Growing Concern

Melinda Curtis wants us to break the food chain by buying Michigan crops and boosting the economy
3487

Five years ago, the Michigan asparagus industry was wilting. Most of the spears grown in the sandy soil along the Lake Michigan shore went into cans and competed for shelf space with Peruvian asparagus.

As the price for processed asparagus slumped, Michigan’s asparagus industry floundered. Just a few years later, thanks to the simple idea of putting fresh, regionally grown produce in local grocery aisles, Michigan asparagus farmers increased their fresh production from 1.5 million pounds to 4 million pounds annually. Today, a third of the state’s asparagus industry is plugged into the fresh market, says John Bakker, executive director of the Michigan Asparagus Advisory Board, and it’s been profitable.

That turnaround came thanks to the state’s Select Michigan Campaign and the efforts of Melinda Curtis, a program representative for the Michigan Department of Agriculture’s (MDA) Select Michigan Program and passionate food activist from Keego Harbor.

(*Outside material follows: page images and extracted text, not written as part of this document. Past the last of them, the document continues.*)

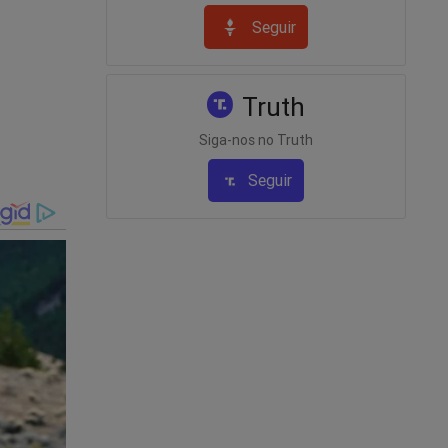
Seguir
ional
é
Truth
ald
Siga-nos no Truth
no. A
Seguir
o. Por
unidos.
u, nos
cracia
ar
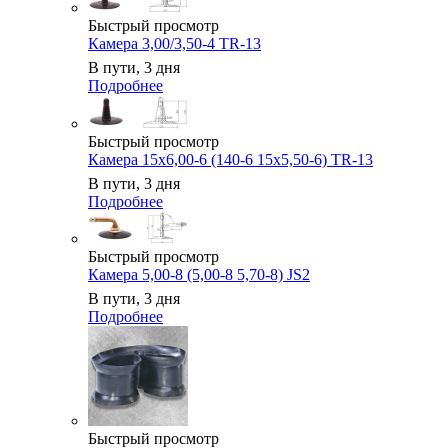
Быстрый просмотр
Камера 3,00/3,50-4 TR-13
В пути, 3 дня
Подробнее
Быстрый просмотр
Камера 15x6,00-6 (140-6 15x5,50-6) TR-13
В пути, 3 дня
Подробнее
Быстрый просмотр
Камера 5,00-8 (5,00-8 5,70-8) JS2
В пути, 3 дня
Подробнее
Быстрый просмотр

Asparagus isn’t the only Michigan crop that’s coming into its own with the help of Curtis and the MDA. Blueberries, potatoes, carrots, apples, sugar, wine, and Eden Organic Foods have worked with Select Michigan to stock grocery shelves and wedge their way into consumers’ consciousness. Ask Curtis what she’s most proud of and she’ll say: “I had an impact on a market.”

With the Select Michigan program up and running, Curtis has added another focus to her mission: uniting metro Detroit through local food. Her latest venture is the nonprofit Slow Food Detroit.

Curtis, who boasts that her family has been in Michigan since the 1830s, grew up in Bloomfield Hills and then left the state to study communications at Northwestern University. Following a career in public television in the 1980s, she returned to Michigan in 1989 for a job in marketing and communications. After witnessing a close friend’s struggle and death from cancer, she began researching food and discovered organics. Curtis, the daughter of a doctor, says “it shattered” her to see her friend die despite the best that medicine had to offer.

In the early 1990s, while embarking on a quest to find Michigan’s organic farms, Curtis envisioned rolling hills dotted with farms that produced everything from hogs to radishes. Instead, she was taken aback by the acre upon acre of corn and soy grown on large industrial farms.

Realizing that the food system was changing, and Michigan’s local production was at risk, Curtis decided to reconnect people with their food. She hosted a local radio show, worked with Whole Foods Market, and then joined the Select Michigan campaign.

The campaign was intended to reverse a trend in the American food chain, which had been responding to consumer demand for out-of-season and international products. Food on the dinner table was becoming more and more exotic. Last year, for the first time, the United States became a net importer of food. We now import 60 percent of our food from overseas.

Enter the local food trend, which in Michigan has grown exponentially in the last two years and could help boost the state’s economy. “If people are buying more Michigan products, there is more money in Michigan, and we’re helping support the [local] economy,” says Ted Handelsman, owner of Better Health Market, a local grocery chain that works with Curtis’ campaigns.

Curtis subscribes to that same economic theory. In 2006, she founded a local chapter of the international Slow Food organization. The goal of Slow Food Detroit is to help Michigan lead the nation in agricultural diversity and be known internationally for its culinary arts.
As its mission statement says, “Detroit is surrounded by affluent suburbs with infinite food choices and more master chefs per capita than any state in the country, but recently the city itself was labeled by a national study as a food desert, where most residents have to procure their food from local gas stations or liquor stores.”

Curtis envisions a city lush with community gardens that produce fresh fruits and vegetables for residents. She imagines greenhouses next door to office buildings and grocery stores that double as community centers. “We could be a great eating city,” she says, “We just need to come together and redefine ourselves.”